Globular cluster in the constellation Dorado

NGC 1818 is a young globular cluster in the north-west part of the Large Magellanic Cloud, about 3.2 kpc from the center. It was discovered by Scottish astronomer James Dunlop in 1826, and has since been well studied.

The cluster has an estimated core radius of 2.67 pc and a 90% light radius of 13.83 pc, with a combined mass of around 13,500 times the mass of the Sun. Age estimates for the cluster range from 25 to 40 million years. Given this, most stars with a mass equal to the Sun or less are still on the pre-main-sequence. The average stellar metallicity – what astronomers term the abundance of elements with higher atomic number than helium – is −0.4, or about 10^{−0.4} ≈ 40% of the abundance in the Sun.

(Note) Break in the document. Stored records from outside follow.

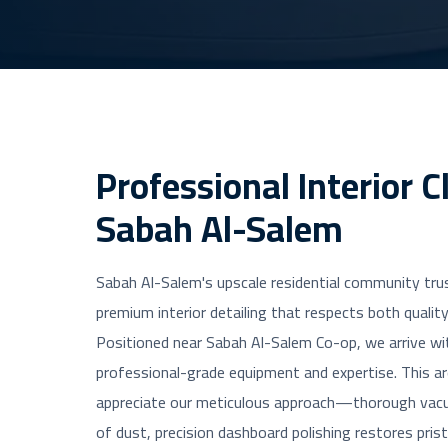
Professional Interior C
Sabah Al-Salem
Sabah Al-Salem's upscale residential community tr
premium interior detailing that respects both quali
Positioned near Sabah Al-Salem Co-op, we arrive wi
professional-grade equipment and expertise. This ar
appreciate our meticulous approach—thorough vac
of dust, precision dashboard polishing restores pris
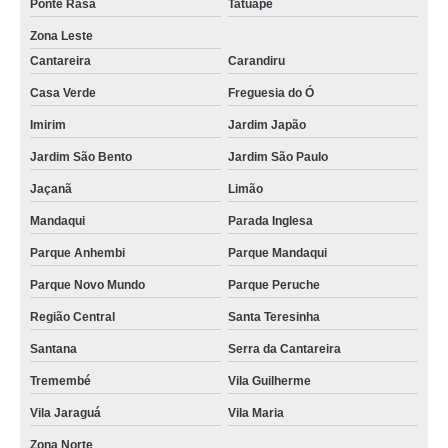
Ponte Rasa
Tatuapé
Zona Leste
Cantareira
Carandiru
Casa Verde
Freguesia do Ó
Imirim
Jardim Japão
Jardim São Bento
Jardim São Paulo
Jaçanã
Limão
Mandaqui
Parada Inglesa
Parque Anhembi
Parque Mandaqui
Parque Novo Mundo
Parque Peruche
Região Central
Santa Teresinha
Santana
Serra da Cantareira
Tremembé
Vila Guilherme
Vila Jaraguá
Vila Maria
Zona Norte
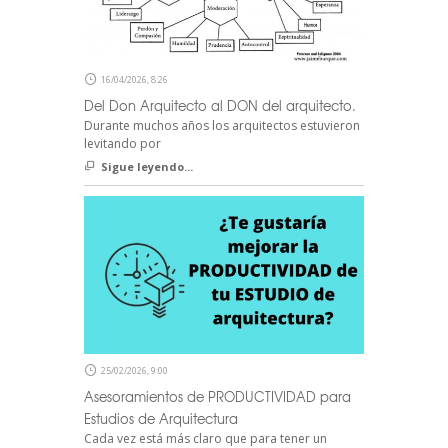
16/04/2026, 8:26
Del Don Arquitecto al DON del arquitecto.
Durante muchos años los arquitectos estuvieron
levitando por
Sigue leyendo...
25/02/2026, 9:00
Asesoramientos de PRODUCTIVIDAD para
Estudios de Arquitectura
Cada vez está más claro que para tener un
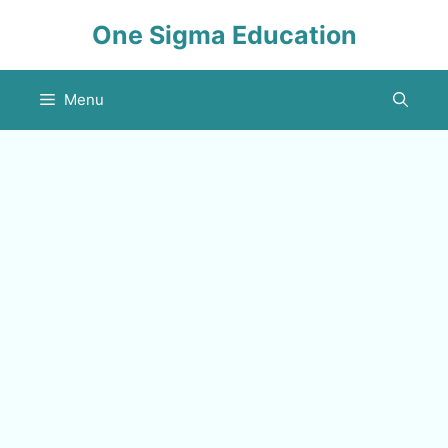
Skip
One Sigma Education
to
content
Menu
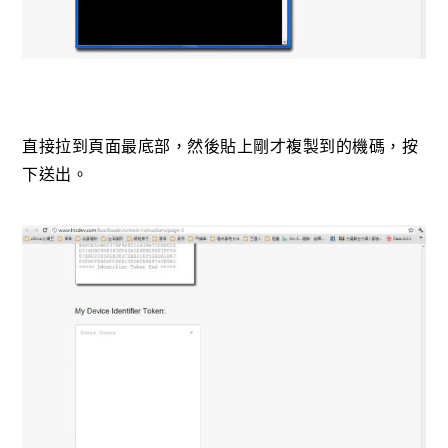
直接拉到頁面最底部，然後貼上剛才複製到的機碼，按
下送出。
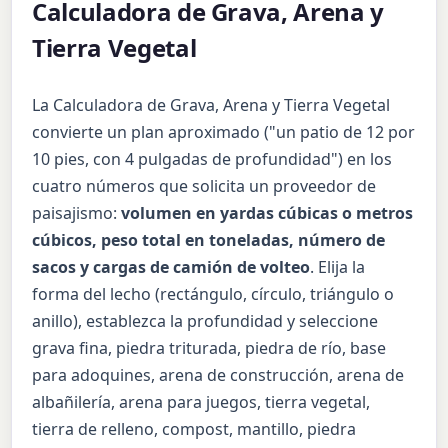
Calculadora de Grava, Arena y
Tierra Vegetal
La Calculadora de Grava, Arena y Tierra Vegetal
convierte un plan aproximado ("un patio de 12 por
10 pies, con 4 pulgadas de profundidad") en los
cuatro números que solicita un proveedor de
paisajismo:
volumen en yardas cúbicas o metros
cúbicos, peso total en toneladas, número de
sacos y cargas de camión de volteo
. Elija la
forma del lecho (rectángulo, círculo, triángulo o
anillo), establezca la profundidad y seleccione
grava fina, piedra triturada, piedra de río, base
para adoquines, arena de construcción, arena de
albañilería, arena para juegos, tierra vegetal,
tierra de relleno, compost, mantillo, piedra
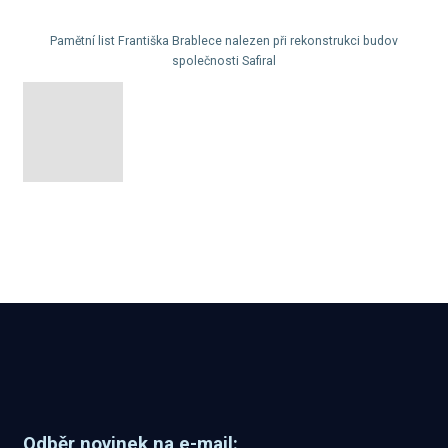
Pamětní list Františka Brablece nalezen při rekonstrukci budov
společnosti Safiral
Odběr novinek na e-mail:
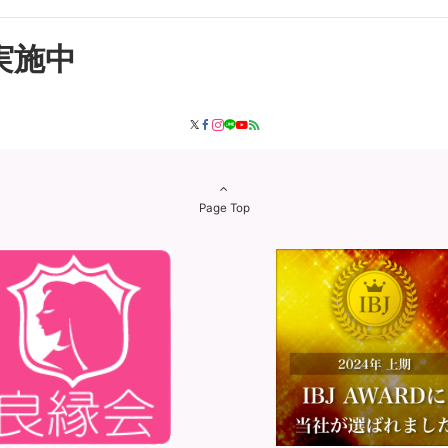
実施中
Page Top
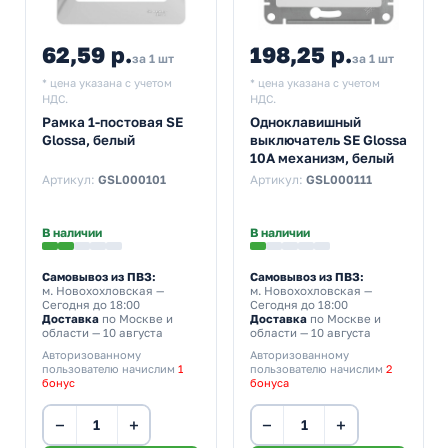
62,59 р.
198,25 р.
за 1 шт
за 1 шт
* цена указана с учетом
* цена указана с учетом
НДС.
НДС.
Рамка 1-постовая SE
Одноклавишный
Glossa, белый
выключатель SE Glossa
10A механизм, белый
Артикул:
GSL000101
Артикул:
GSL000111
В наличии
В наличии
Самовывоз из ПВЗ:
Самовывоз из ПВЗ:
м. Новохохловская
—
м. Новохохловская
—
Сегодня до 18:00
Сегодня до 18:00
Доставка
по Москве и
Доставка
по Москве и
области — 10 августа
области — 10 августа
Авторизованному
Авторизованному
пользователю начислим
1
пользователю начислим
2
бонус
бонуса
−
+
−
+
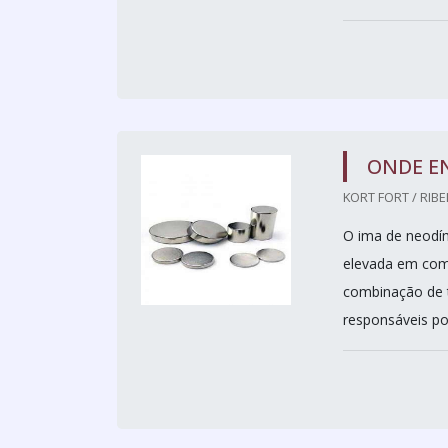
ONDE E
KORT FORT / RIBE
O ima de neodím
elevada em comp
combinação de t
responsáveis po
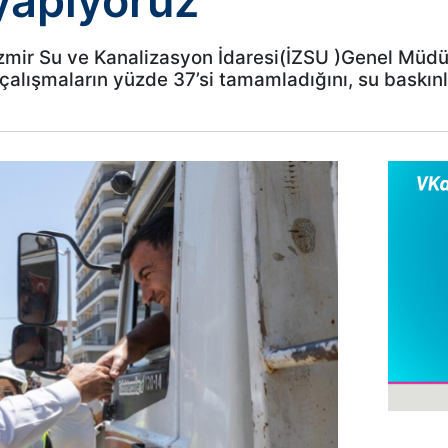
 yapıyoruz
zmir Su ve Kanalizasyon İdaresi(İZSU )Genel Müdürl
 çalışmaların yüzde 37’si tamamladığını, su baskın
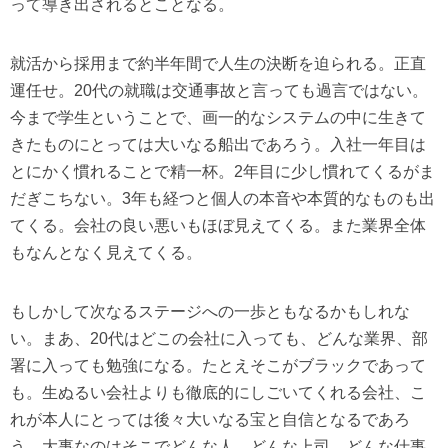
って導き出されるとことなる。
就活から採用まで約半年間で人生の決断を迫られる。正直
運任せ。20代の就職は交通事故と言っても過言ではない。
今まで学生ということで、画一的なシステムの中に生きて
きたものにとっては大いなる船出であろう。入社一年目は
とにかく慣れることで精一杯。2年目に少し慣れてくるがま
だぎこちない。3年も経つと個人の本音や本質的なものも出
てくる。会社の良い悪いもほぼ見えてくる。また業界全体
もなんとなく見えてくる。
もしかして次なるステージへの一歩ともなるかもしれな
い。まあ、20代はどこの会社に入っても、どんな業界、部
署に入っても勉強になる。たとえそこがブラックであって
も。生ぬるい会社よりも徹底的にしごいてくれる会社、こ
れが本人にとっては後々大いなる宝と自信となるであろ
う。大事なのはそこでどんな人、どんな上司、どんな仕事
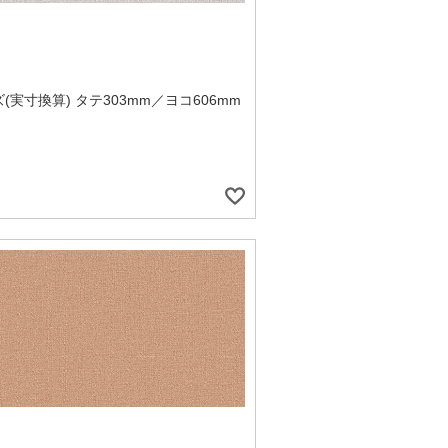
(実寸換算) タテ303mm／ヨコ606mm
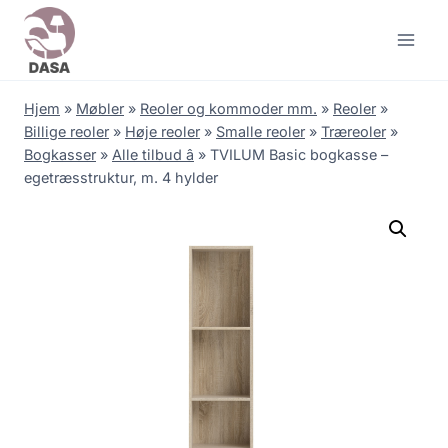
Skip
to
content
Hjem
»
Møbler
»
Reoler og kommoder mm.
»
Reoler
»
Billige reoler
»
Høje reoler
»
Smalle reoler
»
Træreoler
»
Bogkasser
»
Alle tilbud â
»
TVILUM Basic bogkasse –
egetræsstruktur, m. 4 hylder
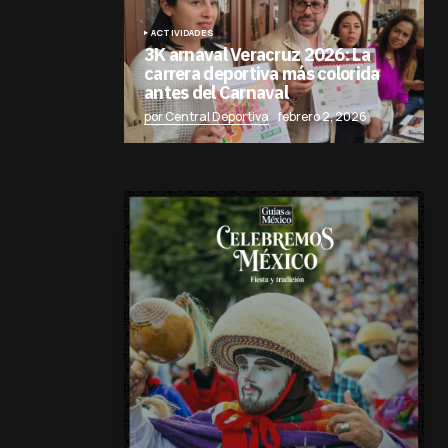
ACTIVIDADES
3K arnaval Veracruz 2026: La
carrera deportiva más colorida
antes del Carnaval
por Central Deportiva
febrero 2, 2026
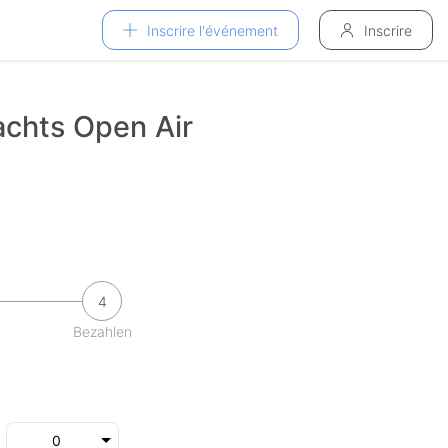
Inscrire l'événement
Inscrire
chts Open Air
4
Bezahlen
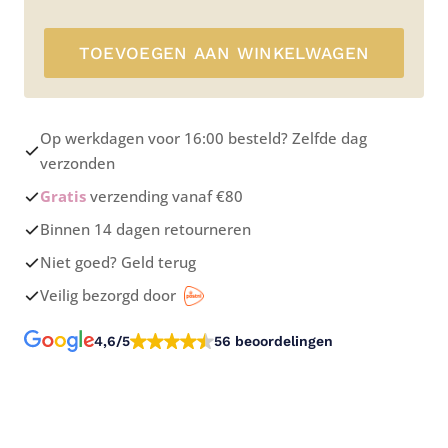
TOEVOEGEN AAN WINKELWAGEN
Op werkdagen voor 16:00 besteld? Zelfde dag
verzonden
Gratis
verzending vanaf €80
Binnen 14 dagen retourneren
Niet goed? Geld terug
Veilig bezorgd door
4,6/5
56 beoordelingen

There appear to be two distinct stellar populations in the cluster with the more blue (hotter) stars showing slower rotation rates than the redder (cooler) stars. The frequency of binary star systems in the cluster increases with distance from the core, which is the opposite of the normal trend for globular clusters. This may be explained by interactions with other stars in the denser core disrupting binary systems, before mass segregation of the cluster has begun to take effect. The cluster contains few if any blue stragglers, which are the result of stellar mergers.